Last year, the HPTC was Missouri’s third most expensive tax credit program, behind low income housing and property tax credits.

But, the audit said, the $140 million per year cap lawmakers put on the program in 2009 could be cut almost in half — to $75 million a year — and still be the nation’s most expensive.

“It is very difficult to measure the value of a retained historic structure,” Deputy Auditor Harry Otto told the News Tribune Tuesday afternoon. “How do you put a value on that?

“What’s it worth to you to be able to go down Main Street and see buildings that would, otherwise, have been destroyed?”

He acknowledged the tax credit has been helpful in preserving business districts in a number of Missouri communities, and in helping residential neighborhoods maintain a historic flair rather than becoming a hodge-podge of different building styles.

But, Otto noted, the auditor’s staff found several examples of well-to-do people using the tax credit as a small part of an expensive residential rehabilitation that likely would have occurred anyway.

“The saving grace of the residential program is there’s a per-unit limit of $250,000,” he said. “So, it can’t get so far out of whack that it all becomes single-family residential, as opposed to a commercial building that has a lot of historical significance to it.”

The report encourages lawmakers to review the suggestions Gov.
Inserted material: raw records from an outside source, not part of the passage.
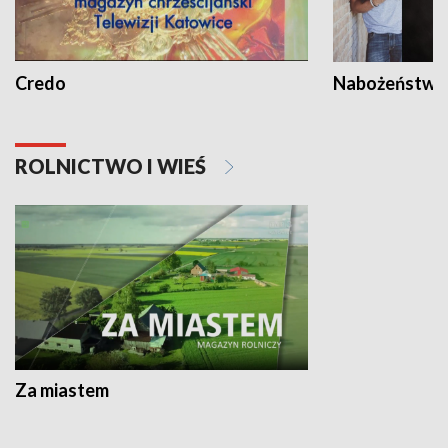
Credo
Nabożeństwa 
ROLNICTWO I WIEŚ
Za miastem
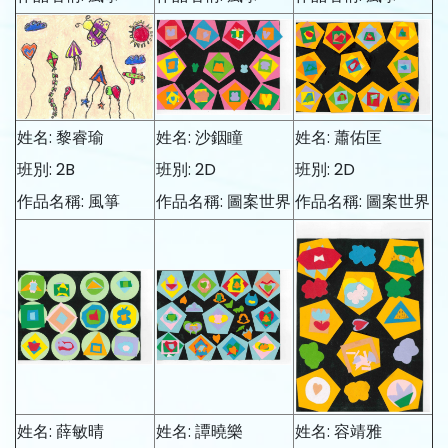
姓名: 黎睿瑜
姓名: 沙銦瞳
姓名: 蕭佑匡
班別: 2B
班別: 2D
班別: 2D
作品名稱: 風箏
作品名稱: 圖案世界
作品名稱: 圖案世界
姓名: 薛敏晴
姓名: 譚曉樂
姓名: 容靖雅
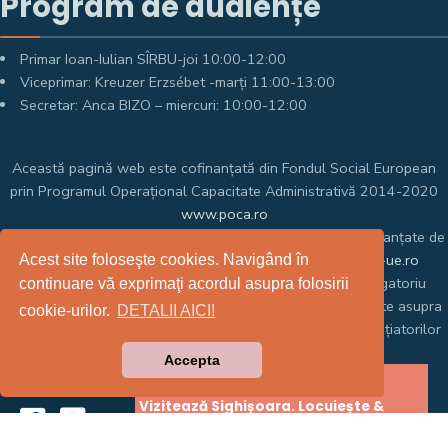
Program de audiențe
Primar Ioan-Iulian SÎRBU-joi 10:00-12:00
Viceprimar: Kreuzer Erzsébet -marți 11:00-13:00
Secretar: Anca BIZO – miercuri: 10:00-12:00
Această pagină web este cofinanțată din Fondul Social European
prin Programul Operațional Capacitate Administrativă 2014-2020
www.poca.ro
Pentru informații detaliate despre celelalte programe cofinanțate de
Uniunea Europeană, vă invităm să vizitați
www.fonduri-ue.ro
Acest site foloseşte cookies. Navigând în
Conținutul acestei pagini web nu reprezintă în mod obligatoriu
continuare vă exprimaţi acordul asupra folosirii
poziția oficială a Uniunii Europene. Întreaga responsabilitate asupra
cookie-urilor.
DETALII AICI!
corectitudinii și coerenței informațiilor prezentate revine inițiatorilor
paginii web.
Accepta
Vizitează Sighișoara. Locuiește &
Prosperă în Sighișoara.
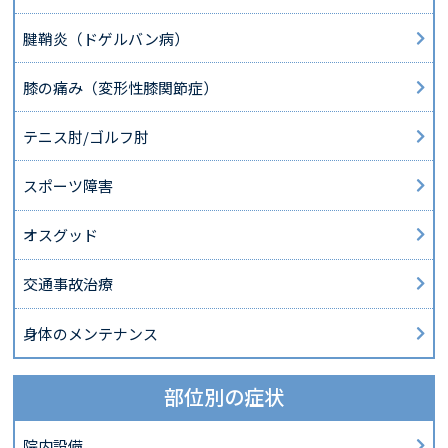
腱鞘炎（ドゲルバン病）
膝の痛み（変形性膝関節症）
テニス肘/ゴルフ肘
スポーツ障害
オスグッド
交通事故治療
身体のメンテナンス
部位別の症状
院内設備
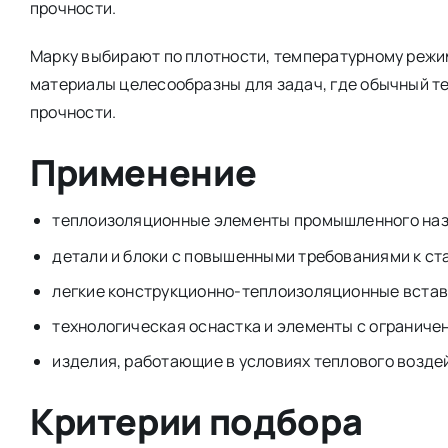
прочности.
Марку выбирают по плотности, температурному режиму
материалы целесообразны для задач, где обычный т
прочности.
Применение
теплоизоляционные элементы промышленного наз
детали и блоки с повышенными требованиями к ст
легкие конструкционно-теплоизоляционные встав
технологическая оснастка и элементы с ограниче
изделия, работающие в условиях теплового возде
Критерии подбора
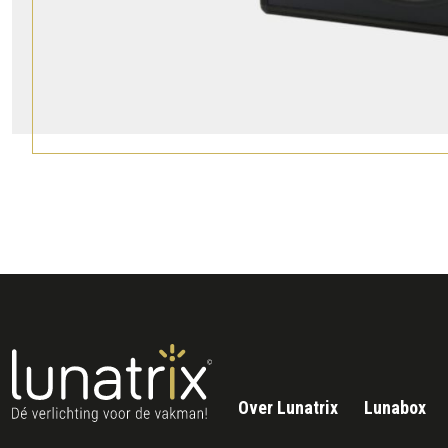
Over Lunatrix
Lunabox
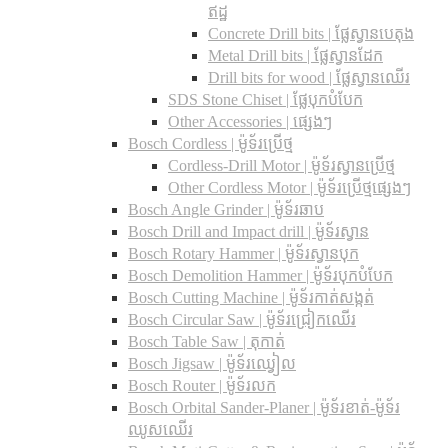
ឥដ្ឋ
Concrete Drill bits |​ ផ្លែស្វានបេតុង
Metal Drill bits |​ ផ្លែស្វានដែក
Drill bits for wood |​ ផ្លែស្វានឈើរ
SDS Stone Chiset |​ ផ្លែបុកបំបែក
Other Accessories | ផ្សេងៗ
Bosch Cordless | ម៉ូទ័រប្រើថ្ម
Cordless-Drill Motor | ម៉ូទ័រស្វានប្រើថ្ម
Other Cordless Motor | ម៉ូទ័រប្រើថ្មផ្សេងៗ
Bosch Angle Grinder | ម៉ូទ័រឆាប
Bosch Drill and Impact drill | ម៉ូទ័រស្វាន
Bosch Rotary Hammer | ម៉ូទ័រស្វានបុក
Bosch Demolition Hammer | ម៉ូទ័របុកបំបែក
Bosch Cutting Machine | ម៉ូទ័រកាត់សង្កត់
Bosch Circular Saw | ម៉ូទ័រជ្រៀកឈើរ
Bosch Table Saw | តុកាត់
Bosch Jigsaw | ម៉ូទ័រឈ្វៀល
Bosch Router | ម៉ូទ័រលក
Bosch Orbital Sander-Planer​ | ម៉ូទ័រខាត់-ម៉ូទ័រ
ឈូសឈើរ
Jay Nixon’s Tax Credits Commission made in 2010 and again in December 2012.

“They really drilled into this,” Otto explained.

As with the low income housing tax credits report Schweich released a couple weeks ago, the historic preservation report said the program would be more efficient if its credits were refundable, or if the program were done by direct appropriation rather than tax credits which must be reported as taxable income.

“That eats away from the benefit,” Otto said, adding the direct appropriation idea “would have more net benefit to the state” because the developer would have more money to invest in the project.

Although they’re not violating any laws or rules, the audit also suggested that the Economic Development department do more site visits rather than relying only on photographs to see how a project is going after tax credits have been awarded.

And, as with other recent audits, Schweich and his staff encouraged lawmakers to make sure the historic credits program has a “sunset,” so the Legislature can review it from time to time and decide if the program still is needed.

The current law is ongoing, with no legislative review process.